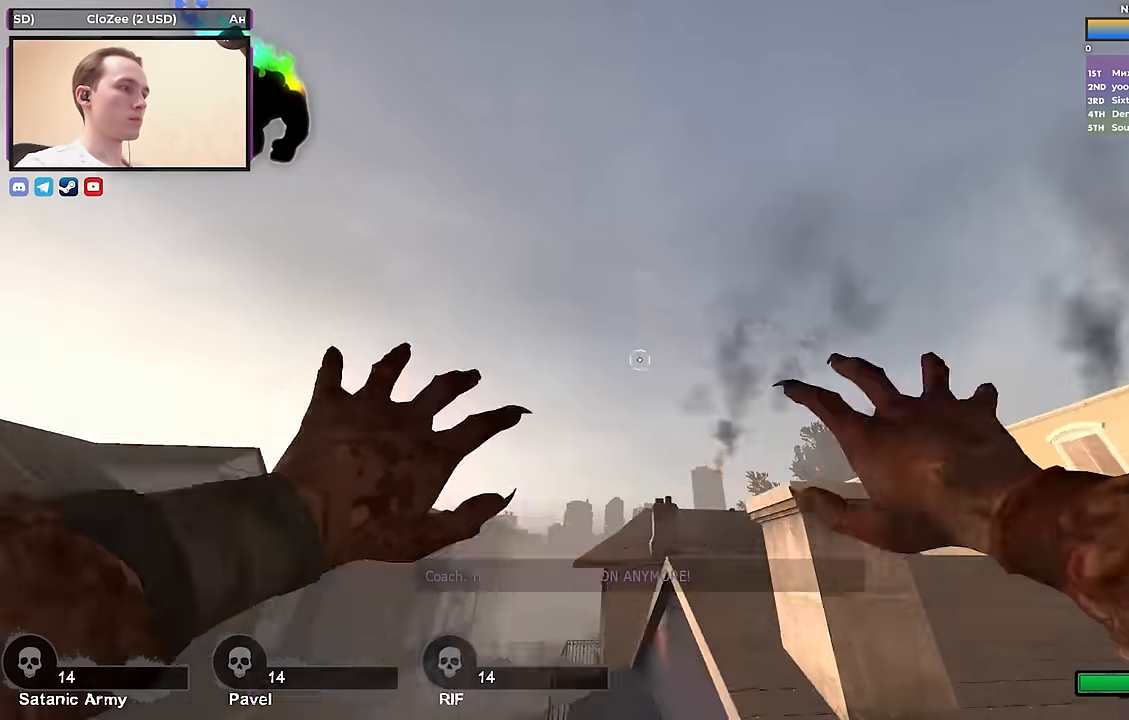
{"keys": ["ctrl", "d"], "events": [[16, "a", "up"], [16, "d", "down"]]}
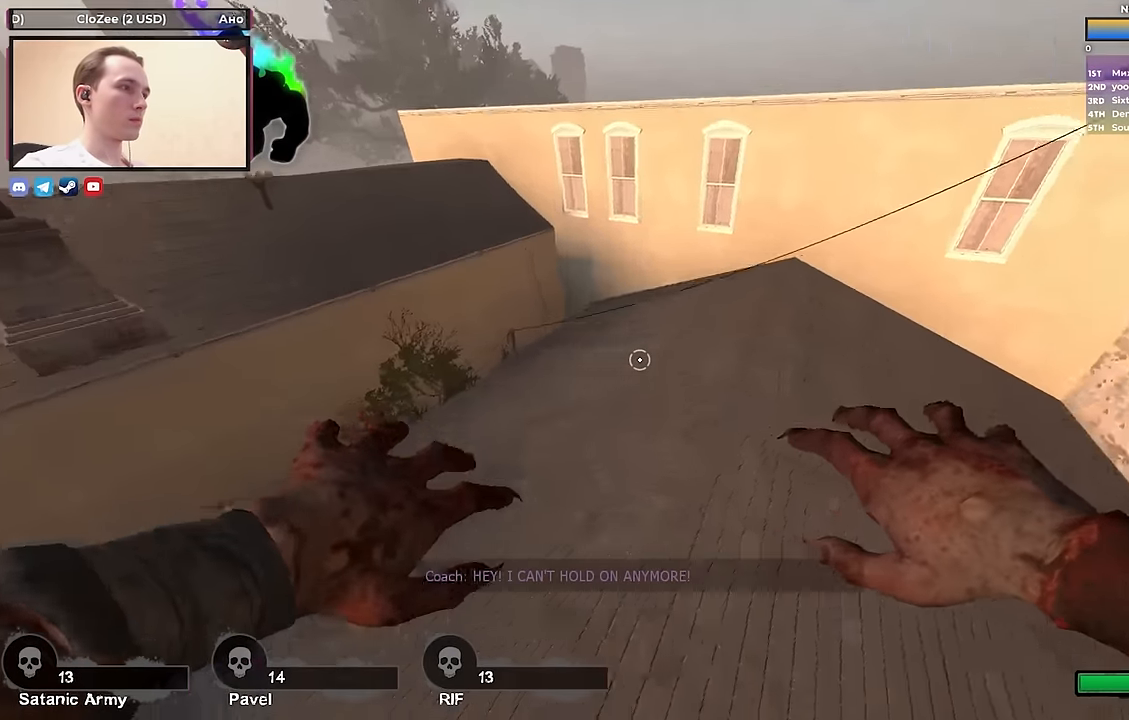
{"keys": ["a", "ctrl", "s"], "events": [[66, "s", "down"], [166, "a", "down"], [250, "d", "up"], [300, "s", "up"], [500, "s", "down"]]}
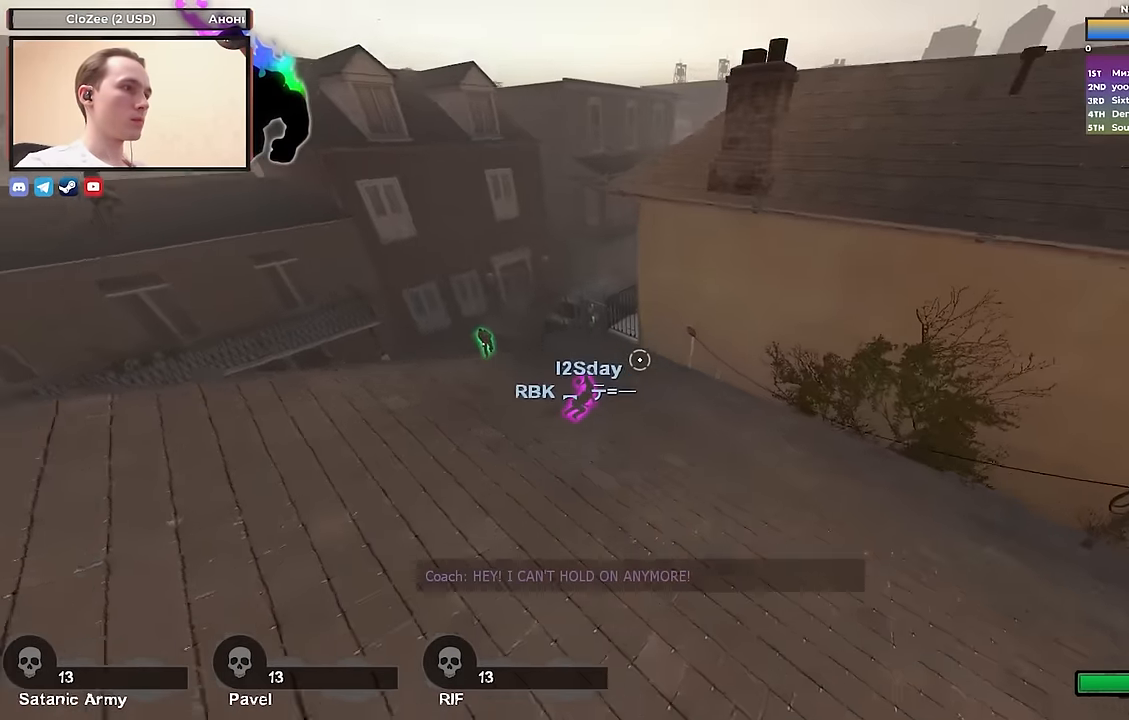
{"keys": ["ctrl", "d"], "events": [[100, "d", "down"], [133, "a", "up"], [133, "s", "up"], [366, "w", "down"], [466, "w", "up"]]}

= = = = =

What is required.
Every line of the material must be returned exactly; leave the images out.

Response.
{"keys": ["ctrl", "d"], "events": [[16, "a", "up"], [16, "d", "down"]]}
{"keys": ["a", "ctrl", "s"], "events": [[66, "s", "down"], [166, "a", "down"], [250, "d", "up"], [300, "s", "up"], [500, "s", "down"]]}
{"keys": ["ctrl", "d"], "events": [[100, "d", "down"], [133, "a", "up"], [133, "s", "up"], [366, "w", "down"], [466, "w", "up"]]}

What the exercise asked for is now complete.